Lorsque nous lui avons rendu visite, il prenait plaisir à expliquer aux visiteurs présents les tenants et les aboutissants du travail de Georges Rousse sur l’anamorphose. Un principe artistique singulier qui consiste à concevoir une image qui ne se révèle qu’à un point de vue. Il est à la base du travail de Georges Rousse depuis quarante ans et c’est à lui qu’est revenu l’honneur d’inaugurer le centre d’art du Château de Bonisson, à Rognes. Peintre, photographe, artiste conceptuel bien connu depuis les années 1970, Rousse est également un ami proche du nouveau propriétaire du domaine acquis il y a quatre ans. Bonisson était en très mauvais état. Il a fallu tout refaire.
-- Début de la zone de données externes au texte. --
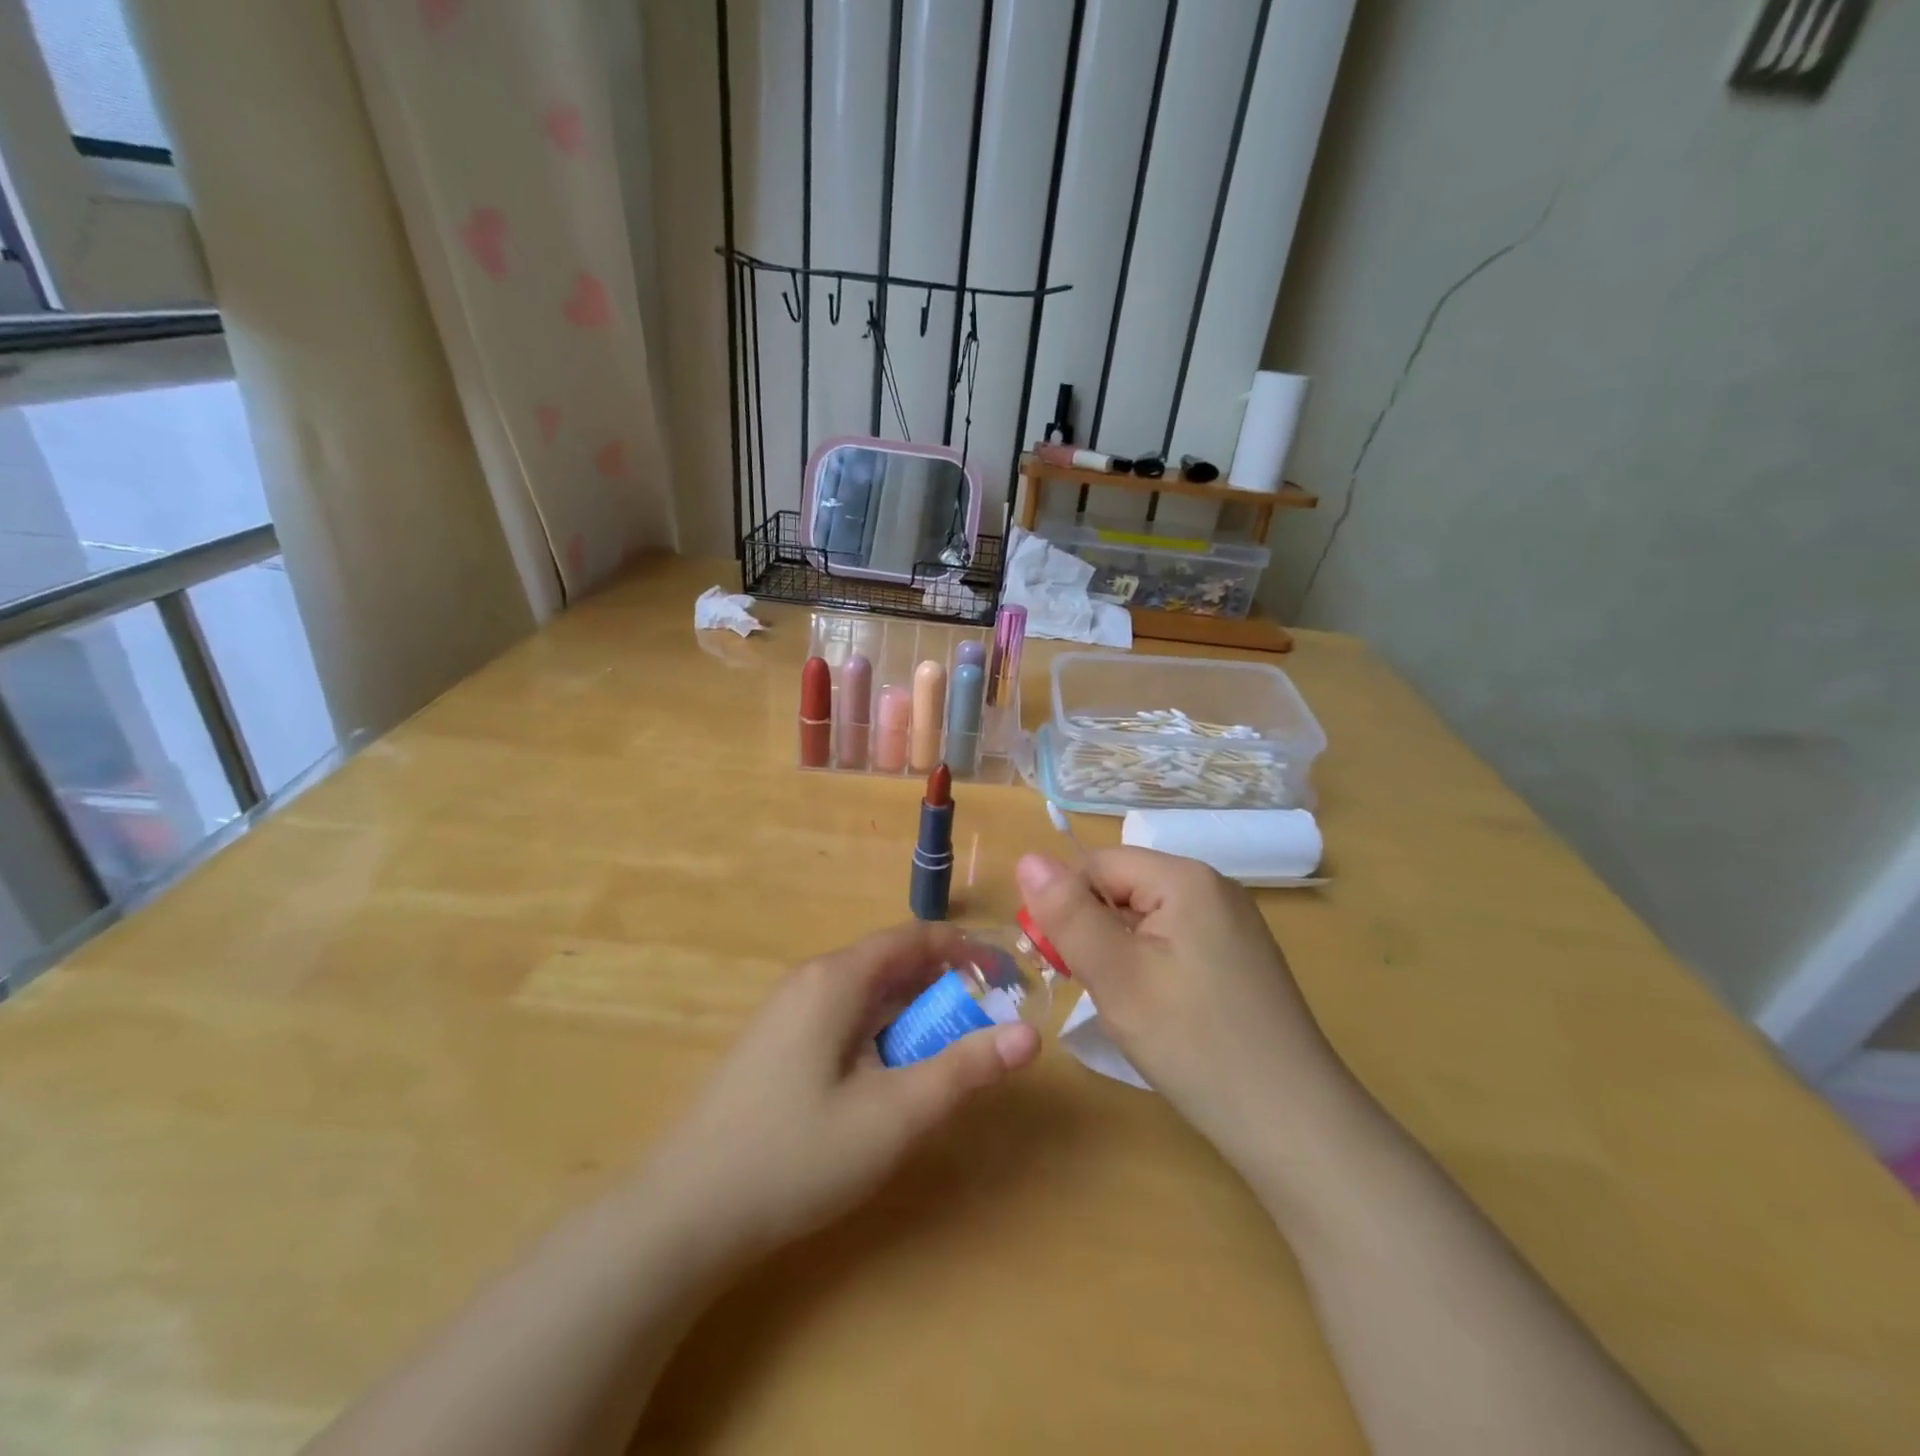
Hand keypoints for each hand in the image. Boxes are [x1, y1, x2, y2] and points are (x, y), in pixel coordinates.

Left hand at [644, 921, 1039, 1267]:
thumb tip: (1030, 1036)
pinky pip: (841, 1017)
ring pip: (865, 993)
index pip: (913, 937)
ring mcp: (785, 1013)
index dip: (965, 949)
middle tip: (983, 1024)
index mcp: (836, 979)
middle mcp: (809, 981)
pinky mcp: (774, 1045)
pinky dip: (879, 1031)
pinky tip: (886, 1077)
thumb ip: (964, 1070)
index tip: (1006, 977)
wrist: (683, 1214)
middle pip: (889, 962)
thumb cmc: (796, 1155)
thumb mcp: (894, 1115)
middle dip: (942, 985)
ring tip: (944, 1053)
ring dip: (911, 1012)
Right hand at [1016, 849, 1348, 1165]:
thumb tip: (1027, 857)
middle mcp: (1213, 887)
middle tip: (1093, 990)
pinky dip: (1150, 967)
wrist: (1295, 1126)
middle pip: (1123, 888)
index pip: (1098, 865)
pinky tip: (1157, 1010)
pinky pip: (1174, 941)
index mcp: (1186, 877)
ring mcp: (1232, 923)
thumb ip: (1068, 915)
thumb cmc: (1196, 1045)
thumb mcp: (1117, 977)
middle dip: (1094, 931)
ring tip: (1125, 1005)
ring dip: (1119, 952)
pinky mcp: (1239, 957)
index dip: (1066, 906)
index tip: (1056, 961)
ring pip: (1146, 918)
Le nouvel acquéreur confie alors à l’artiste la transformation des espaces intérieurs abandonnés. Rousse se les approprie entièrement, condamnant des portes, découpant des cloisons, pour y aménager des formes géométriques éphémères, colorées, puissantes, intrigantes dans des endroits voués à disparaître. Il crée alors des formes étonnantes, déconcertantes, surtout lorsqu’on les observe depuis le point de vue décidé par l’artiste qui révèle la juste perspective. Autrement, le jeu de distorsions, la «grammaire roussienne», ne fonctionne pas.